- [Available records]:
======
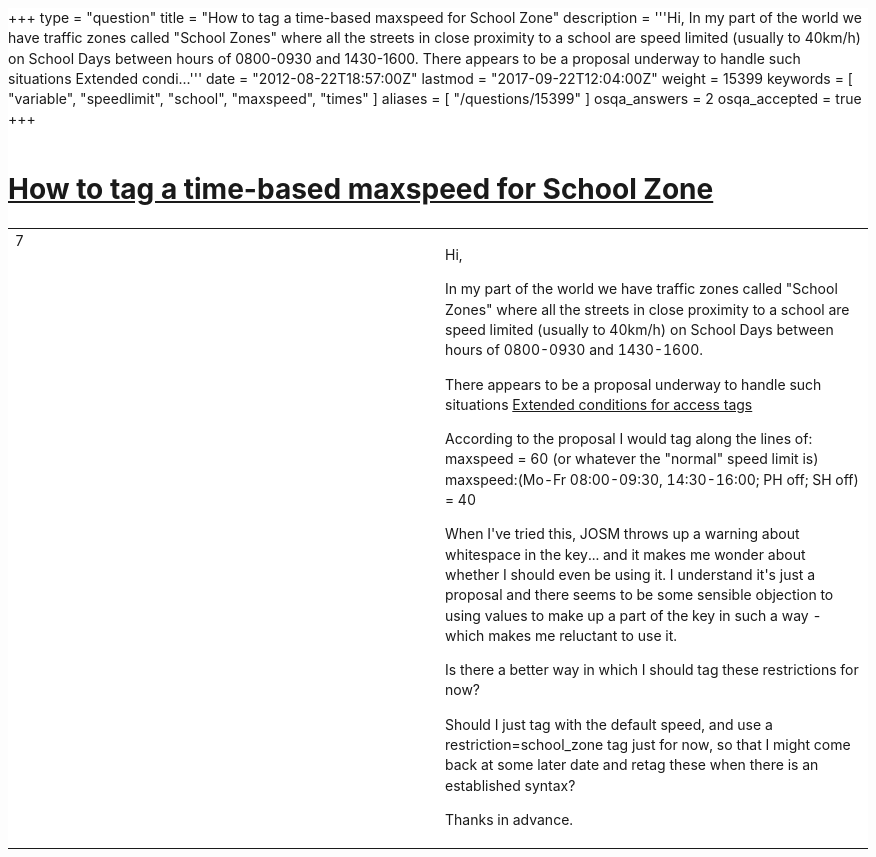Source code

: +++
type = "question"
title = "How to tag a time-based maxspeed for School Zone"
description = '''Hi, In my part of the world we have traffic zones called &quot;School Zones&quot; where all the streets in close proximity to a school are speed limited (usually to 40km/h) on School Days between hours of 0800-0930 and 1430-1600. There appears to be a proposal underway to handle such situations Extended condi...'''
date = "2012-08-22T18:57:00Z"
lastmod = "2017-09-22T12:04:00Z"
weight = 15399
keywords = [ "variable", "speedlimit", "school", "maxspeed", "times" ]
aliases = [ "/questions/15399" ]
osqa_answers = 2
osqa_accepted = true
+++

<div class="headNormal">

# [How to tag a time-based maxspeed for School Zone](/questions/15399/how-to-tag-a-time-based-maxspeed-for-school-zone)

</div>

<div id="main-body">

<div id="askform">

<table id="question-table" style="width:100%;">
<colgroup>
<col style="width: 50%" />
<col style="width: 50%" />
</colgroup>
<tbody>
<tr>
<td style="width: 30px; vertical-align: top"><div class="vote-buttons">
<span id="post-15399-upvote" class="ajax-command post-vote up" rel="nofollow" title="I like this post (click again to cancel)"> </span>
<div id="post-15399-score" class="post-score" title="current number of votes">
7
</div>
<span id="post-15399-downvote" class="ajax-command post-vote down" rel="nofollow" title="I dont like this post (click again to cancel)"> </span> <span id="favorite-mark" class="ajax-command favorite-mark" rel="nofollow" title="mark/unmark this question as favorite (click again to cancel)"> </span>
<div id="favorite-count" class="favorite-count">
&#10;</div>
</div></td>
<td><div id="item-right">
<div class="question-body">
<p>Hi,</p>
<p>In my part of the world we have traffic zones called "School Zones" where all the streets in close proximity to a school are speed limited (usually to 40km/h) on School Days between hours of 0800-0930 and 1430-1600.</p>
<p>There appears to be a proposal underway to handle such situations <a href="https://wiki.openstreetmap.org/wiki/Proposed_features/Extended_conditions_for_access_tags#Voting">Extended conditions for access tags</a></p>
<p>According to the proposal I would tag along the lines of: maxspeed = 60 (or whatever the "normal" speed limit is) maxspeed:(Mo-Fr 08:00-09:30, 14:30-16:00; PH off; SH off) = 40</p>
<p>When I've tried this, JOSM throws up a warning about whitespace in the key... and it makes me wonder about whether I should even be using it. I understand it's just a proposal and there seems to be some sensible objection to using values to make up a part of the key in such a way - which makes me reluctant to use it.</p>
<p>Is there a better way in which I should tag these restrictions for now?</p>
<p>Should I just tag with the default speed, and use a restriction=school_zone tag just for now, so that I might come back at some later date and retag these when there is an established syntax?</p>
<p>Thanks in advance.</p>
======
- [Required action]: Tally up the lines above containing "style"; the number is the full answer.

- [Output for this task]: 4